Related to this discussion, it has also been pointed out that slow dynamics resembles the sudden loss of contact area seen in static friction; recovery goes as log(time) in static friction too. However, damage accumulation is not seen in slow dynamics; it is, within experimental error, macroscopically perfect over hundreds of experiments. The combination of these last two points raises the question of whether slow dynamics may arise from a glasslike state at contact surfaces or points. Indeed, experiments and observations have shown that glass does exist in the cement between quartz grains of Fontainebleau sandstone (Page et al., 2004, Haddad et al., 2006).

The effects of water in its various forms have been considered as well, although very few publications on the role of water on slow dynamics have appeared to date. Diffusive flow, perhaps aided by pressure solution, is affected by the presence of water in ordinary creep (Mack, 1946). Hydrolyzed bonds in the cementation between grains are weaker, and ruptured intergrain and interlamina cohesive bonds in the presence of water can enhance hysteretic phenomena (Vakhnenko et al., 2004). However, nearly all the experiments to date have been done at room dry conditions where “water” is mostly hydroxylated or bound to the surfaces within the rock in an almost icelike state (Xu et al., 2010).

To attempt to study what effects water have on slow dynamics, a new experiment was designed to focus on removing as much water as possible from a sample of Berea sandstone. The sample is a 25.4-mm-diameter, 0.35-m-long sample previously studied at Los Alamos. The sample was placed in an ultra high vacuum chamber with the capability to bring the temperature of the rock to whatever “bake-out” protocol is desired. Currently, the rock is in possibly the driest atmosphere a terrestrial rock of this size has ever been, 2 × 10–8 Torr at room temperature. A preliminary resonance measurement on the lowest Young’s mode has been made, and the characteristic rate-effect differences between up/down curves are plainly visible (see Fig. 6). In addition, immediately after the experiment, some softening remained and slowly recovered over a day. Surprisingly, slow dynamics appears to be present even in this very “dry” sample. Conditioning and recovery experiments are now underway, and the results will be reported in a paper to appear soon (Darling, 2010).
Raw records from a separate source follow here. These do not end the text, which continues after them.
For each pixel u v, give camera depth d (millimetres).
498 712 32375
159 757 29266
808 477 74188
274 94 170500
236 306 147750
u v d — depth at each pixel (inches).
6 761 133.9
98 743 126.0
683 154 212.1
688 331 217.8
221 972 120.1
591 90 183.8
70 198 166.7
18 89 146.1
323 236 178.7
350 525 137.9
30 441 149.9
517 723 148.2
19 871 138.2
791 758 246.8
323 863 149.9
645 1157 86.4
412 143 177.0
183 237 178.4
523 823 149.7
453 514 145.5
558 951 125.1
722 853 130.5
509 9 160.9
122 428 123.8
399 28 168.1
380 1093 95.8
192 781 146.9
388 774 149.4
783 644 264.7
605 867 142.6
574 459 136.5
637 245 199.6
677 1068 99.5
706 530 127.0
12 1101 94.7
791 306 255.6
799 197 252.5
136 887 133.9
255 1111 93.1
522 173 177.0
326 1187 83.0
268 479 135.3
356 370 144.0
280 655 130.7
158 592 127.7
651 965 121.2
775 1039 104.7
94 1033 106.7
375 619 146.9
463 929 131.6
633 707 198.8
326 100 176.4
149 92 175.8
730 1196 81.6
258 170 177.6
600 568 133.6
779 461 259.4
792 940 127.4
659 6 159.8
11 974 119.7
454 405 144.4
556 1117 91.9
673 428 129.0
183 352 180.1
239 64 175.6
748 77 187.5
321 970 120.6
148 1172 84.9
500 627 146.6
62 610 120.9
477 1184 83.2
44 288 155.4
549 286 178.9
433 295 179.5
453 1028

Research continues along these lines to determine how much water remains inaccessible inside the rock, and much work remains.

Fig. 6
figure 6

Preliminary ultra high vacuum measurements (Darling, 2010). Shown here are a series of up/down resonance curves for 5 increasing drive levels of the lowest longitudinal mode. The sample is a 25.4-mm-diameter, 0.35-m-long bar of Berea sandstone and has been placed in ultra high vacuum, 2 × 10–8 Torr. Results were taken at room temperature (19°C) after a lengthy baking protocol. Slow dynamics differences between upward and downward-going curves are clearly evident even at ultra high vacuum

6 Summary

Slow dynamics is a rate effect that has been reported in different rocks and geomaterials since the mid 1990s. Moreover, there appears to be no shared geochemistry, scale, or microstructure between these materials. Slow dynamics is different from creep in that it, by definition, arises from a sinusoidal AC driving function and at very small strains. Yet its hallmarks are similar to ordinary creep, namely, a log(time) behavior in the modulus, both while it is being excited, and in the way the rock recovers after the excitation is removed. Slow dynamics can be studied experimentally with relative ease, does not damage the sample, and may yield information about the damage state and a rock’s ultimate failure modes. While some mechanisms have been examined, considerable work remains before a link between measurements and a physical property can be made. Slow dynamics is behavior in an interesting regime, not elastic or brittle.